__What is needed__
Reproduce word for word the stretch from "Heavy metals and" through "overcome these limitations." in the text below on heavy metals and cyanobacteria.

__Text segment__
========================

Heavy metals and cyanobacteria: towards bioremediation

Heavy metals are one of the most common pollutants worldwide, being a serious hazard to the environment and public health. These metals are usually removed from polluted waters by physicochemical methods that can have substantial costs, low efficiency for contaminants present in low concentrations and generally do not allow to recover the metal. The use of microorganisms or their isolated extracellular polymeric substances (EPS) (e.g. slimes) can overcome these limitations.

Fig. 1. Cyanothece sp. CCY 0110 culture (A), cells stained with an EPS specific dye Alcian blue (B) and the isolated lyophilized polymer (C).

Fig. 1. Cyanothece sp. CCY 0110 culture (A), cells stained with an EPS specific dye Alcian blue (B) and the isolated lyophilized polymer (C).

Cyanobacteria are a diversified and ubiquitous group of bacteria that perform photosynthesis similar to algae and plants. In addition, several strains are capable of producing extracellular polymeric substances (EPS), which can be associated with the cell surface or be released into the environment, and that in nature have different roles associated with protection against UV, desiccation, etc. EPS-producing cyanobacteria or their isolated polymers can be useful to remove heavy metals from polluted waters, since these microorganisms are easy to cultivate, have minimal nutritional requirements and exhibit fast metal removal rates. Additional vantages of these EPS compared to those produced by other microorganisms are their particular characteristics: (i) overall negative charge due to the presence of specific groups (sulfate and uronic acids), increasing the polymer affinity towards metal cations, (ii) high number of different sugar residues (usually 6 to 10) increasing the number of possible polymer conformations, and (iii) high hydrophobicity (repeal water molecules). However, the characteristics of each metal removal system strongly depend on the metal, organism and/or EPS utilized. These metal removal systems can be based on an active uptake of the metal by the cells and/or a passive biosorption of the cations. Some metals are essential to cell life (e.g. copper and iron), while others are not (e.g. cadmium and lead). However, in excess, all metals are deleterious to the cells, leading to the development of strategies by the cyanobacterial cells to avoid/minimize the toxicity of the metals. In this context, the effects of the presence and concentration of copper, lead, cadmium and lithium, heavy metals commonly found in polluted water bodies, were evaluated on the cells of Cyanothece sp. CCY 0110, a unicellular and marine cyanobacterium previously shown to be a highly-efficient EPS producer. In this work the effects induced by the metals in the cell growth, internal ultrastructure and EPS production were evaluated. In addition, the proteomes (set of proteins within the cell) of cells grown in the absence or presence of different concentrations/times of exposure to copper or cadmium were compared using tagging technology (iTRAQ).

========================

__Material provided__

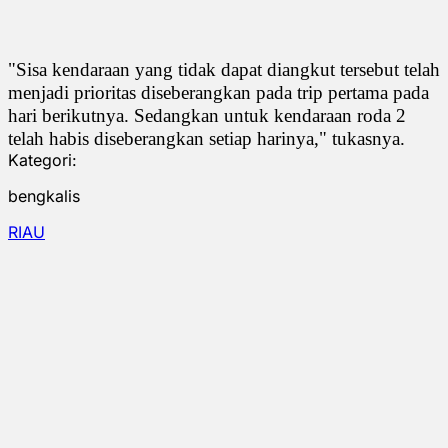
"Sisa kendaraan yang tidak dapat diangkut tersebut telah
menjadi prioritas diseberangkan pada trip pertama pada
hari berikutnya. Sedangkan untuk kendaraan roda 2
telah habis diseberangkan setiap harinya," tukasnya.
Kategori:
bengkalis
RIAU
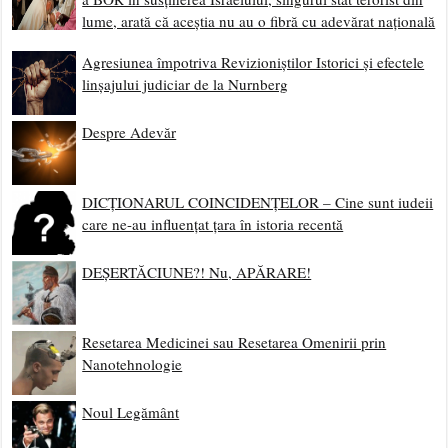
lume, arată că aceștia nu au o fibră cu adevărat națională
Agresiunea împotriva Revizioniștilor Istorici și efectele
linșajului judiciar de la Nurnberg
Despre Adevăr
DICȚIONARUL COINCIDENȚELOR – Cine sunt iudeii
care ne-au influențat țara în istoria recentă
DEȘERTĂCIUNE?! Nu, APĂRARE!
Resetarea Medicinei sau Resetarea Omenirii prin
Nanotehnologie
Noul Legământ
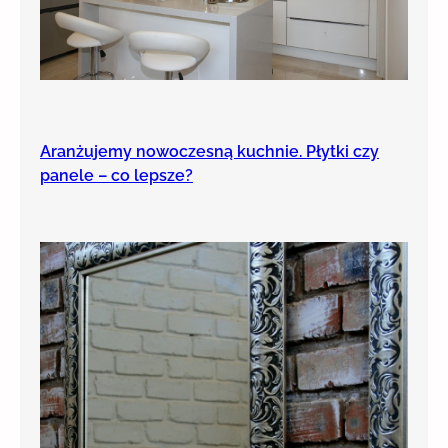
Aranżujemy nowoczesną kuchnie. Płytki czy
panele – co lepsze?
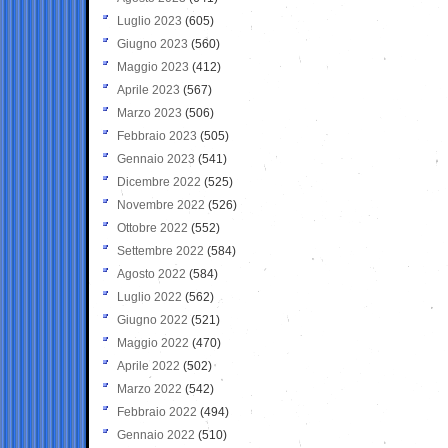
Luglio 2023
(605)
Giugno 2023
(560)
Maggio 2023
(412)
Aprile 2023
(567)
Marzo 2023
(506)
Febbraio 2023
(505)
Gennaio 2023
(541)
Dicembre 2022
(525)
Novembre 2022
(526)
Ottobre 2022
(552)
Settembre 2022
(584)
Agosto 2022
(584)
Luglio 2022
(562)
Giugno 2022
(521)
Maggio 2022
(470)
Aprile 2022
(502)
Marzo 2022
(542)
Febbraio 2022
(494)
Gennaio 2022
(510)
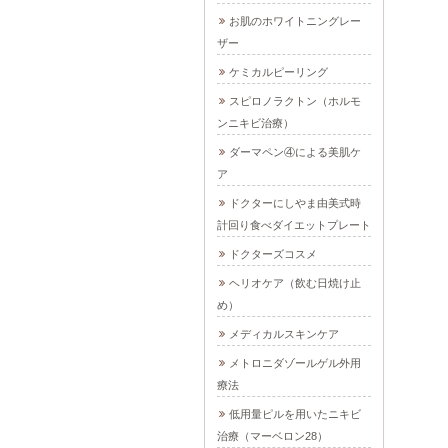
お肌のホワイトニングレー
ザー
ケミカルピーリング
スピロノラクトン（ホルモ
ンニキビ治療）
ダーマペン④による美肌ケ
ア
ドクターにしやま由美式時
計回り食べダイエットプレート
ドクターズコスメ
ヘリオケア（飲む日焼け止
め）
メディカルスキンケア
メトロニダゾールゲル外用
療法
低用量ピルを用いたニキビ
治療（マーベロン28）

========================

__Answer area__
Heavy metals and cyanobacteria: towards bioremediation

Heavy metals are one of the most common pollutants worldwide, being a serious hazard to the environment and public health. These metals are usually removed from polluted waters by physicochemical methods that can have substantial costs, low efficiency for contaminants present in low concentrations and generally do not allow to recover the metal. The use of microorganisms or their isolated extracellular polymeric substances (EPS) (e.g. slimes) can overcome these limitations.